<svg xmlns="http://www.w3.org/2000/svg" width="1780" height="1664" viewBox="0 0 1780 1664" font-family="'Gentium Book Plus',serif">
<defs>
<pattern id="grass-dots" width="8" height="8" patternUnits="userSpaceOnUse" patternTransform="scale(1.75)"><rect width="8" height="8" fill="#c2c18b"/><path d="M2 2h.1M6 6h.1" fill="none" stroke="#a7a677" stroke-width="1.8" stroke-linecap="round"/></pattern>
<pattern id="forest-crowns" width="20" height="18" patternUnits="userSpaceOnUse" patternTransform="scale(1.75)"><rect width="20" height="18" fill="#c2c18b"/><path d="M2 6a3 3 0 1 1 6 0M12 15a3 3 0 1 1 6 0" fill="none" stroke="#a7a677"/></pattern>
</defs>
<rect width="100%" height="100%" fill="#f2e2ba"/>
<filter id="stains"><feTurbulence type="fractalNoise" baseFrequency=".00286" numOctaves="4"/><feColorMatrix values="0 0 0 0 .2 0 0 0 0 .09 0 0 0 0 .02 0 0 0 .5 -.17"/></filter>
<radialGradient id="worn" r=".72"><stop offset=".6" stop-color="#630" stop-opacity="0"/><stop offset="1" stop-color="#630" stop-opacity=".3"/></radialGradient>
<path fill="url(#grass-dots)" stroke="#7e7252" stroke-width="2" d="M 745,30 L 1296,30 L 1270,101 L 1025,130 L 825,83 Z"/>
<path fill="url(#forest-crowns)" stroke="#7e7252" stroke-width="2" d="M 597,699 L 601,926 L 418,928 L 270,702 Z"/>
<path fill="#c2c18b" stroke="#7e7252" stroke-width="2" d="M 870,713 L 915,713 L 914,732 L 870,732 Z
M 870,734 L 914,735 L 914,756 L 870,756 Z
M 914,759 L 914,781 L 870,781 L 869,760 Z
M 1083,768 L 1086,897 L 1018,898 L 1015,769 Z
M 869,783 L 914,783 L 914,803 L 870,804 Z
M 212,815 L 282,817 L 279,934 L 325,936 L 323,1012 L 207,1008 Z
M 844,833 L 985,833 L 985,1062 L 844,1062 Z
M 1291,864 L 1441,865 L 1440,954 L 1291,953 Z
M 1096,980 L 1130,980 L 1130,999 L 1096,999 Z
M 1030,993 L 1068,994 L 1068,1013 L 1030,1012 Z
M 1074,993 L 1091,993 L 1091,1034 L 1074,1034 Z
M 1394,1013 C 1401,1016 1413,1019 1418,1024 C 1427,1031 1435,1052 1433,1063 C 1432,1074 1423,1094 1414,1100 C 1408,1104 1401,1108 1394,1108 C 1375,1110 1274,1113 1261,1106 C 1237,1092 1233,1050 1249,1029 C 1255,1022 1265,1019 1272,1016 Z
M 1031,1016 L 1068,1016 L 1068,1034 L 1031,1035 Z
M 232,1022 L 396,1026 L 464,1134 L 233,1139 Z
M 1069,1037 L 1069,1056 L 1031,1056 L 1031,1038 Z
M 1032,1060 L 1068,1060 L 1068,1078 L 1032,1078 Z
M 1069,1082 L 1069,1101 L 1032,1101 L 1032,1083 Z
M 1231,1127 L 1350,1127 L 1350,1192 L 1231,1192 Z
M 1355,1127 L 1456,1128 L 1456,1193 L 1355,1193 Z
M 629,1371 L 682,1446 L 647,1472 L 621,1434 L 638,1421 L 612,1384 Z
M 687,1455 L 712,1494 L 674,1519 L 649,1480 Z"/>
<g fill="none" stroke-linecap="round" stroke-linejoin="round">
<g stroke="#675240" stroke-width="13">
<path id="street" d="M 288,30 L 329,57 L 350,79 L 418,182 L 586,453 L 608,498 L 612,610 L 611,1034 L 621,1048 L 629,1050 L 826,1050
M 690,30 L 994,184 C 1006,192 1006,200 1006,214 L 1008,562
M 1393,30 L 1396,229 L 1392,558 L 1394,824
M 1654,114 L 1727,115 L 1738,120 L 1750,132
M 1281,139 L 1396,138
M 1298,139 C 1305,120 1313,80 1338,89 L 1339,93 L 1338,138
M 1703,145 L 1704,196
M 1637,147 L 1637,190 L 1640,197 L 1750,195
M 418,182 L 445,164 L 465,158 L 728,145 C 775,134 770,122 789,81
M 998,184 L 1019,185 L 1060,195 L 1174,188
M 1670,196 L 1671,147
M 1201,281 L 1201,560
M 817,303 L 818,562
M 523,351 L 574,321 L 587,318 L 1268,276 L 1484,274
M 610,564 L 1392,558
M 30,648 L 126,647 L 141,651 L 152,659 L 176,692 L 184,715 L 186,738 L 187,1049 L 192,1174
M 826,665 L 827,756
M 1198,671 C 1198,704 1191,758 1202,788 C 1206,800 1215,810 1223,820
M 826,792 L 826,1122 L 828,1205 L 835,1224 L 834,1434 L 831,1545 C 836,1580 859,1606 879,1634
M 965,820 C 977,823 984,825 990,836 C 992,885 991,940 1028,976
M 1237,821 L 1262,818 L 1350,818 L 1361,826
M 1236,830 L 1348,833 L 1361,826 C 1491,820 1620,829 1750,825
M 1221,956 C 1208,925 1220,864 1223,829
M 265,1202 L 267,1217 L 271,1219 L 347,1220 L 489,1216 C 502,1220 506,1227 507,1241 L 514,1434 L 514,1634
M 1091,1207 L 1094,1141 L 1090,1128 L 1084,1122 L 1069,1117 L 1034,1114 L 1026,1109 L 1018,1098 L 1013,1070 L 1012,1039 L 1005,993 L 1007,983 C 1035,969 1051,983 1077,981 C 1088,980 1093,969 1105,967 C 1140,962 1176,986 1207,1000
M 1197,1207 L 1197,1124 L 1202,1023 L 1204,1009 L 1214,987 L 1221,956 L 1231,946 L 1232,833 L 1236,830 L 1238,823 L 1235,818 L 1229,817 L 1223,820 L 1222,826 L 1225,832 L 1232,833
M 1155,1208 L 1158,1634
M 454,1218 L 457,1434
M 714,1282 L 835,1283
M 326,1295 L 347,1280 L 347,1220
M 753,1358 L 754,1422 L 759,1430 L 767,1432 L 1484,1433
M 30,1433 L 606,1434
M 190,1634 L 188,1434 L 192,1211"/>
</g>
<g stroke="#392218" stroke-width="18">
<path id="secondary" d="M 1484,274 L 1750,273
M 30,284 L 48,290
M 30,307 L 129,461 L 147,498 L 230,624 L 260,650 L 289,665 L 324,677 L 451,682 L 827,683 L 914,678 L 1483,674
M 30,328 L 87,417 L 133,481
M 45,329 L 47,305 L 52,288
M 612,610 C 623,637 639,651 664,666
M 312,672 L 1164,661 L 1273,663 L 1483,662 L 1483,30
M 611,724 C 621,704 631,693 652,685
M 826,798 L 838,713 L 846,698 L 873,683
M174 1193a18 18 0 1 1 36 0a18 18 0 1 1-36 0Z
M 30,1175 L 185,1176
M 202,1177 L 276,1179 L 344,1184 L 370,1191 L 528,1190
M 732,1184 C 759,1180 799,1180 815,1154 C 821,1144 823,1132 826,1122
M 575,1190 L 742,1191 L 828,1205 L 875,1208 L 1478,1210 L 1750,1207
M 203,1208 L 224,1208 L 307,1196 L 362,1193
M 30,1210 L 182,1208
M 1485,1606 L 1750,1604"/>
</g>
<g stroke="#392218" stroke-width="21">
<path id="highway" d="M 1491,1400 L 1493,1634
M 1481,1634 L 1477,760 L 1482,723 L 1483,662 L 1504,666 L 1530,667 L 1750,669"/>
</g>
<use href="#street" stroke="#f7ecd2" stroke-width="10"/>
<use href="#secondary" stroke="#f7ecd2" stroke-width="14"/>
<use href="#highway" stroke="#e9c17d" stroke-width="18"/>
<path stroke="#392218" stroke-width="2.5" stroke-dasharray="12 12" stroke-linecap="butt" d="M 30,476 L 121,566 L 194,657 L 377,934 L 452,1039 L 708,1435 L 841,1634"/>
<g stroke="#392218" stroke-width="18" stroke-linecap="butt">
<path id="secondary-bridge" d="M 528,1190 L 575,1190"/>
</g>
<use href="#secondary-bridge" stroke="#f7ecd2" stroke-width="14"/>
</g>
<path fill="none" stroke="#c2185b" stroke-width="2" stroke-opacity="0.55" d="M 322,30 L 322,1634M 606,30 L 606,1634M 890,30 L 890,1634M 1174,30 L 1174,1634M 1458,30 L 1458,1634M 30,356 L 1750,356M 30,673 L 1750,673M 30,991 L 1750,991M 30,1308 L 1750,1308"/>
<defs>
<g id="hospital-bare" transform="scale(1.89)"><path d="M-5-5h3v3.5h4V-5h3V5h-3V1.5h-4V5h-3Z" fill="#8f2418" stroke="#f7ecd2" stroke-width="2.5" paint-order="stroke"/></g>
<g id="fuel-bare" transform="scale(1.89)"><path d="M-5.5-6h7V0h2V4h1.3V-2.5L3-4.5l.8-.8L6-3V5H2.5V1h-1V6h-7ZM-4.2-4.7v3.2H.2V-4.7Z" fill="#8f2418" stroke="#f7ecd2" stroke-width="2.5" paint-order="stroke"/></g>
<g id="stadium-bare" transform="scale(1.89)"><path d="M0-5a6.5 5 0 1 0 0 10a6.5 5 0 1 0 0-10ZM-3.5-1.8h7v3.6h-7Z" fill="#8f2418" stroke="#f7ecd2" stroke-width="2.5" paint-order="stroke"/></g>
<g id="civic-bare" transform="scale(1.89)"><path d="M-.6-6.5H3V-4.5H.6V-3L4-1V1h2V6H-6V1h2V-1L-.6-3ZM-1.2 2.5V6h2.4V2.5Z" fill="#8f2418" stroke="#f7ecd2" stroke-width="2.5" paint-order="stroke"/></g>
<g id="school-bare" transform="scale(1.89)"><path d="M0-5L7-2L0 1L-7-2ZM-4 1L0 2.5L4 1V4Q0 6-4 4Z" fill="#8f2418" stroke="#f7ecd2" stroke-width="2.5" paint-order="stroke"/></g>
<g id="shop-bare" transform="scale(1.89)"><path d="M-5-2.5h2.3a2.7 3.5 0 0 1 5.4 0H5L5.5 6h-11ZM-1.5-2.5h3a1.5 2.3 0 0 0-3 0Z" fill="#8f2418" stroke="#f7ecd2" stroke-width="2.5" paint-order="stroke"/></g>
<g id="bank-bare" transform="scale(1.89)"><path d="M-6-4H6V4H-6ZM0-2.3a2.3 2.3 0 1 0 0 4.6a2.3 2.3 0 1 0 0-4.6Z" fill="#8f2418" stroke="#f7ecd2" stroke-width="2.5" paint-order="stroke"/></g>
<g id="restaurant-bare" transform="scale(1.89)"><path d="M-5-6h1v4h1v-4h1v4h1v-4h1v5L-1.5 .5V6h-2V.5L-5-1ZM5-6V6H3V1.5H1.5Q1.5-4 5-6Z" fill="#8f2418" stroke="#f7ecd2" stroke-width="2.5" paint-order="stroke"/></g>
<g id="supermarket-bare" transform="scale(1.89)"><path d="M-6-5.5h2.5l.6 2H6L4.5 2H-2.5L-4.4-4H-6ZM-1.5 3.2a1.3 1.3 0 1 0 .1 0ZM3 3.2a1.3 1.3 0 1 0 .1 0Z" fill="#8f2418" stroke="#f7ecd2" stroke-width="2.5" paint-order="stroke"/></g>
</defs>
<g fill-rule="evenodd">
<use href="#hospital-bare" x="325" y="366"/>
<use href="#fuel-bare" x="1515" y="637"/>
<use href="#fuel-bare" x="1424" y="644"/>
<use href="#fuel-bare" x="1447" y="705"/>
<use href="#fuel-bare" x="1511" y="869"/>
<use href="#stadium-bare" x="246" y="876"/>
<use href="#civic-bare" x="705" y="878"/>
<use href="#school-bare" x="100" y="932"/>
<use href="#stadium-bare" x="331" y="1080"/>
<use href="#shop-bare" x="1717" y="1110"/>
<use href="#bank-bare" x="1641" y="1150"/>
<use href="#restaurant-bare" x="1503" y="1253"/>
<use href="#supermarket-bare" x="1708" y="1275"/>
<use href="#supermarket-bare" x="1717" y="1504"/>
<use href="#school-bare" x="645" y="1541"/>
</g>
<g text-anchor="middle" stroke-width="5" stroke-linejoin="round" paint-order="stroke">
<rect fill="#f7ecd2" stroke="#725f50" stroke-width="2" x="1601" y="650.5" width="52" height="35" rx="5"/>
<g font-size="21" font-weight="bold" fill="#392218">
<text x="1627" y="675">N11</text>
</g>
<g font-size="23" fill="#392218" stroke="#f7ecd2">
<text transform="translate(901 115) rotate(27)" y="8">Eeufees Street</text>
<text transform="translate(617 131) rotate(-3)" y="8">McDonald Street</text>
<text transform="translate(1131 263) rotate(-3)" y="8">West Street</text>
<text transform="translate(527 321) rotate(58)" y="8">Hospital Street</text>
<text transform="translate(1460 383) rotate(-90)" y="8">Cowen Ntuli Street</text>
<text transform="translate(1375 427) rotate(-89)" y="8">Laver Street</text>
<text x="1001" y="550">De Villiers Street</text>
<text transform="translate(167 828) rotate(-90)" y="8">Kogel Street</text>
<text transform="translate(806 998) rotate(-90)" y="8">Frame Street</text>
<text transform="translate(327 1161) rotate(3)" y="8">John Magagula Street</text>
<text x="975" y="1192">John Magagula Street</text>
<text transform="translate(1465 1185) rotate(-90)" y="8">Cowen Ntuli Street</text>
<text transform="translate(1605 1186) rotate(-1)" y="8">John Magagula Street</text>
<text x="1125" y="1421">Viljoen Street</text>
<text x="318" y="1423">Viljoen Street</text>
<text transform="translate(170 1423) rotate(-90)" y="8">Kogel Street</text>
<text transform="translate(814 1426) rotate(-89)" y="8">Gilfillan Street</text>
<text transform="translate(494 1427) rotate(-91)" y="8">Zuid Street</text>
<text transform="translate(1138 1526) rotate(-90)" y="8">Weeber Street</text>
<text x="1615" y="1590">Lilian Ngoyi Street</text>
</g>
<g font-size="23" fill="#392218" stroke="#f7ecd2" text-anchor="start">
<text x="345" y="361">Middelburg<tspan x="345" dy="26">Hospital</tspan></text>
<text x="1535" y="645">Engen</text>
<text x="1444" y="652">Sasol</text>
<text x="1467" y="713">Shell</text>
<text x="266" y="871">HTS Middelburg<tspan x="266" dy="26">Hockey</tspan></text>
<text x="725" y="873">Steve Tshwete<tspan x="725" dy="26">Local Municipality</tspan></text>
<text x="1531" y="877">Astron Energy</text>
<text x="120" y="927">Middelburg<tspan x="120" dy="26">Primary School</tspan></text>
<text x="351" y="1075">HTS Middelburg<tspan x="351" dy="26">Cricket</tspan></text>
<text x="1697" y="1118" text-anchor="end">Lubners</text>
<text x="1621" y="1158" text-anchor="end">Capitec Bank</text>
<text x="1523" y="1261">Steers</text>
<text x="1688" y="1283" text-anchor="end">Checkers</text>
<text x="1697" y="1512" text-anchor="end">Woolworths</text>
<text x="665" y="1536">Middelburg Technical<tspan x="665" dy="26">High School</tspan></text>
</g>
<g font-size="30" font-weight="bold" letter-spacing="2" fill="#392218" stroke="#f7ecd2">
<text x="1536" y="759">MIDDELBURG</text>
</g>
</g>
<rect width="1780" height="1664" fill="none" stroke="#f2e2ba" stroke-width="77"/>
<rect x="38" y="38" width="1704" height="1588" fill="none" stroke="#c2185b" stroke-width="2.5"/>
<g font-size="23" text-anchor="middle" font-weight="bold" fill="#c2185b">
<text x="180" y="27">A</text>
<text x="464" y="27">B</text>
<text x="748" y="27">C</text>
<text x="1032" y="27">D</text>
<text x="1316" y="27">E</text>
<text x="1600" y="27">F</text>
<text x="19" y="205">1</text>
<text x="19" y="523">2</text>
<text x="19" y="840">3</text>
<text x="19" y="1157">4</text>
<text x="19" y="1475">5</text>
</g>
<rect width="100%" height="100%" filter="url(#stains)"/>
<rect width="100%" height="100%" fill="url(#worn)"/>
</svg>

● **Required action**: Find the lines in the entries above where "linejoin" occurs, and copy each of them.

● **The completed task**:
<g fill="none" stroke-linecap="round" stroke-linejoin="round">
<g text-anchor="middle" stroke-width="5" stroke-linejoin="round" paint-order="stroke">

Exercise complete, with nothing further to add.